Abigail Klein Leichman
August 16, 2016

Hargol FoodTech , the Israeli company developing Steak TzarTzar – high-protein grasshoppers — emerged victorious among 30 finalists chosen to present their budding food technologies at the recent Agro Innovation Lab startup competition held in Vienna, Austria.

The competition attracted 160 applications from 49 countries.

Agro Innovation Lab, a new accelerator for startups and entrepreneurs, is a subsidiary of Austrian agriculture multinational corporation RWA.

As the winner, Hargol FoodTech will receive initial investment from RWA, which will become a shareholder and will join Israel’s Trendlines Group, an Israeli innovation commercialization company, as an investor. (Earlier this year, Bayer and Trendlines announced their $10 million, five-year Bayer Trendlines Ag Innovation Fund.)

Hargol FoodTech’s three founders — Dror Tamir, Ben Friedman and Chanan Aviv — will spend the next three months working closely with RWA personnel while scaling up their grasshopper growing capacity.
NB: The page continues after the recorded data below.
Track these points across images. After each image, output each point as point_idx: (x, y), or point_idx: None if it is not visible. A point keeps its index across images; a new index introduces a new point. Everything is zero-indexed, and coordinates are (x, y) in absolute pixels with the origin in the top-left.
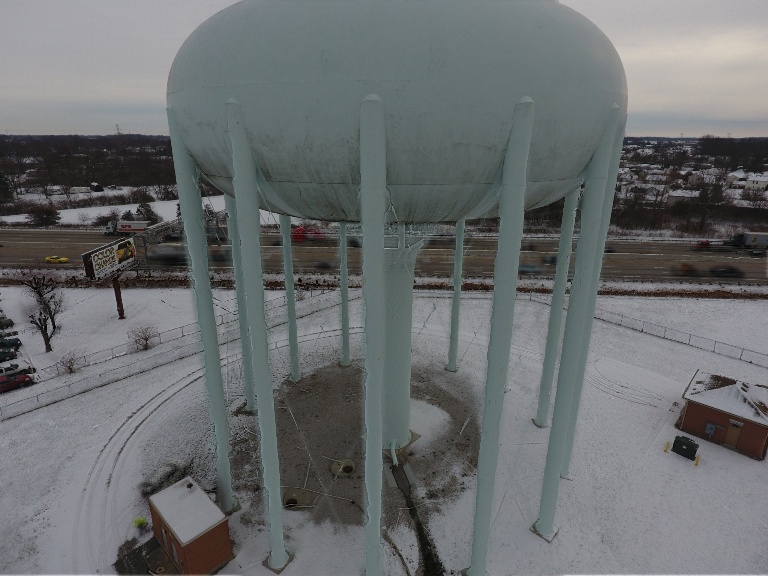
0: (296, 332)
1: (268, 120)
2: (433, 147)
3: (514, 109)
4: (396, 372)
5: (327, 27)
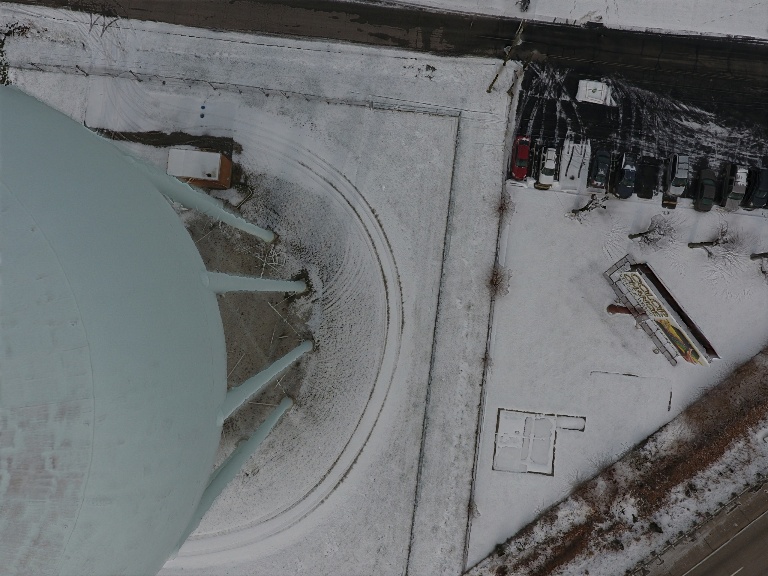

“During our acceleration and mentoring program, we will build strategic partnerships with subsidiaries at RWA group and complete a due diligence for further investment in Hargol FoodTech by RWA,” Tamir tells ISRAEL21c.

From right, Agro Innovation Lab CEO Reinhard Bauer, Hargol FoodTech CEO Dror Tamir and COO Ben Friedman standing with RWA managers after winning the award. Photo: courtesy
From right, Agro Innovation Lab CEO Reinhard Bauer, Hargol FoodTech CEO Dror Tamir and COO Ben Friedman standing with RWA managers after winning the award. Photo: courtesy

Full of whole protein, vitamins and healthful fatty acids, with no cholesterol or saturated fat, grasshoppers could be one answer to the chronic malnutrition affecting approximately 805 million people, according to the United Nations.

Hargol was a finalist in the 2015 Social Innovation and Global Ethics Forum competition in Geneva, and was one of 24 food startups nominated for the second annual Food+City Food Challenge Prize awarded in Texas last February.